(EXTRACT begins)

Recovering a Lost River (eBook)
Recovering a Lost River (eBook)
A powerful argument for why dam removal makes good scientific, economic, and environmental sense—and requires our urgent attention
The Snake River, flowing through the Northwest, was once one of the world's greatest salmon rivers. As recently as a hundred years ago, it retained some of its historic bounty with seven million fish coming home to spawn there. Now, due to damming for hydroelectricity over the past fifty years, the salmon population has dropped close to extinction. Efforts at salmon recovery, through fish ladders, hatcheries, and even trucking them over the dams, have failed.
Hawley argues that the solution for the Snake River lies in dam removal, pitting the power authority and Army Corps of Engineers against a collection of conservationists, farmers, commercial and recreational fishermen, and the Nez Perce tribe. He also demonstrates the interconnectedness of the river's health to Orca whales in Puget Sound, local economies, fresh water rights, and energy independence.
This regional battle has garnered national interest, and is part of a widespread river-restoration movement that stretches from Maine's Kennebec to California's Klamath. In one instance, Butte Creek salmon rebounded from a paltry fourteen fish to twenty thousand within just a few years of rewilding their river, showing the incredible resiliency of nature when given the slightest chance. In this timely book, Hawley shows how river restoration, with dam removal as its centerpiece, is not only virtuous ecological practice, but a growing social and economic enterprise.
About the Author
Steven Hawley, an environmental journalist, was among the first to write about the historic agreement to tear out Edwards Dam on the Kennebec River in Maine. Since then, his work has appeared in High Country News, Bear Deluxe, National Fisherman, OnEarth, Arizona Quarterly, the Oregonian, and Missoula Independent. He lives with his family along the Columbia River.
Praise for Recovering a Lost River…
“An impeccable history of salmon politics beautifully researched and told with humor, despair, and, always, heart and force and clarity. A must-read.”—Rick Bass, author of Winter: Notes from Montana
“Very few writers have a sufficiently antic tone, an energetic enough intelligence, or a deep enough love to make enjoyable literature out of the ongoing federal crucifixion of the most important salmon river on this planet. Steven Hawley has found a perfect subject for his remarkable gifts.”—David James Duncan, author of The River Why
“After reading Hawley’s very readable Recovering a Lost River, I’m more convinced than ever that U.S. and Canadian government policy toward salmon and steelhead is to extirpate these pesky critters as they are in the way of greedy development, unnecessary dams, illegal profiteering, toxic fish farms, and more useless hatcheries.” —Yvon Chouinard, owner, Patagonia, Inc.
“Read Steven Hawley’s book. Get out a map of America. Find this huge chunk of Idaho and eastern Oregon, through which a river named the Salmon winds, nearly all of it public lands that belong to us all. This is Noah’s Ark for Salmon. This time around Noah is us.”—Carl Pope, executive director, the Sierra Club
“Hawley writes about the Columbia River Basin from every angle, talking to those whom other writers can’t imagine or muster the courage to address. His style is surprisingly humorous for the subject, thought-provoking, truthful, and unpredictable. He gets it.”—Rebecca A. Miles, executive director, the Nez Perce tribe
“Though there are echoes of some extraordinary authors in Recovering a Lost River—Henry David Thoreau, Aldo Leopold, and Edward Abbey—Steven Hawley writes with his own distinctly twenty-first century voice about the inherent value of wild rivers and the environmental and social degradation caused by dams. Read it and learn—and act.”—Michael Baughman, author of A River Seen Right
“Thanks to Hawley’s meticulous research, we now have a new gold standard for banditry and shameless deception in private industry, state governments, and in the very federal agencies charged with safeguarding the biological integrity of our natural world. God help us.”—Paul VanDevelder, author of Savages and Scoundrels: The Untold Story of America’s Road to Empire through Indian Territory.

(EXTRACT ends)

◆ **REQUIRED ACTION 1**:
Say whether each statement agrees with the book description, answering yes or no and quoting the words that decide it.
(a) About a hundred years ago, seven million fish still returned to spawn in the Snake River.
(b) Trucking salmon over the dams has helped them recover.
(c) Hawley lives with his family along the Snake River.
◆ **REQUIRED ACTION 2**:
Answer these questions from the book description:
(a) How many Butte Creek salmon were there before the rebound?
(b) Which dam's removal was Hawley among the first to write about?
(c) What position does Carl Pope hold?

(EXTRACTED INFORMATION begins)

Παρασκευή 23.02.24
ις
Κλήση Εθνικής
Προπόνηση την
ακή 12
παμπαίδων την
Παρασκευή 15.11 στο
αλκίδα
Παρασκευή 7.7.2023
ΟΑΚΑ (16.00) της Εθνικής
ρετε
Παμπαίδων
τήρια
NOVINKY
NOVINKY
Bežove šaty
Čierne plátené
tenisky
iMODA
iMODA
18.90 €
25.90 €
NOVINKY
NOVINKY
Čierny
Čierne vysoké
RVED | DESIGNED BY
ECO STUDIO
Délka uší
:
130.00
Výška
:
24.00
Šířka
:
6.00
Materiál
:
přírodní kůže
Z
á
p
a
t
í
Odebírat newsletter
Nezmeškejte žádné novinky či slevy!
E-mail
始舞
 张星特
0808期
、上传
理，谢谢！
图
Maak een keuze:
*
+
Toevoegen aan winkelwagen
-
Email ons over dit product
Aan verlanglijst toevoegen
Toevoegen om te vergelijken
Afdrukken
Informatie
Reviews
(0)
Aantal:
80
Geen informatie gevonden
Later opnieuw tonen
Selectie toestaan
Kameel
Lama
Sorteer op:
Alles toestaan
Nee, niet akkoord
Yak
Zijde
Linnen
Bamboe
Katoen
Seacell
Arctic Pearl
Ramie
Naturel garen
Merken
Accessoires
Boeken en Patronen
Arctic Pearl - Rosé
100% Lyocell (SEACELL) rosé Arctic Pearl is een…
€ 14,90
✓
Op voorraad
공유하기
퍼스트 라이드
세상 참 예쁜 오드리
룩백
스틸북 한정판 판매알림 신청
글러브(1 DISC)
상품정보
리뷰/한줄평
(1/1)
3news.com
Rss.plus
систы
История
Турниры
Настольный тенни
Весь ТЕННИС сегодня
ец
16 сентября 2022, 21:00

(EXTRACTED INFORMATION ends)

◆ **OUTPUT 1**:
(a) Yes: "As recently as a hundred years ago, it retained some of its historic bounty with seven million fish coming home to spawn there."
(b) No: "Efforts at salmon recovery, through fish ladders, hatcheries, and even trucking them over the dams, have failed."
(c) No: "He lives with his family along the Columbia River."

◆ **OUTPUT 2**:
(a) Fourteen.
(b) Edwards Dam on the Kennebec River in Maine.
(c) Executive director of the Sierra Club.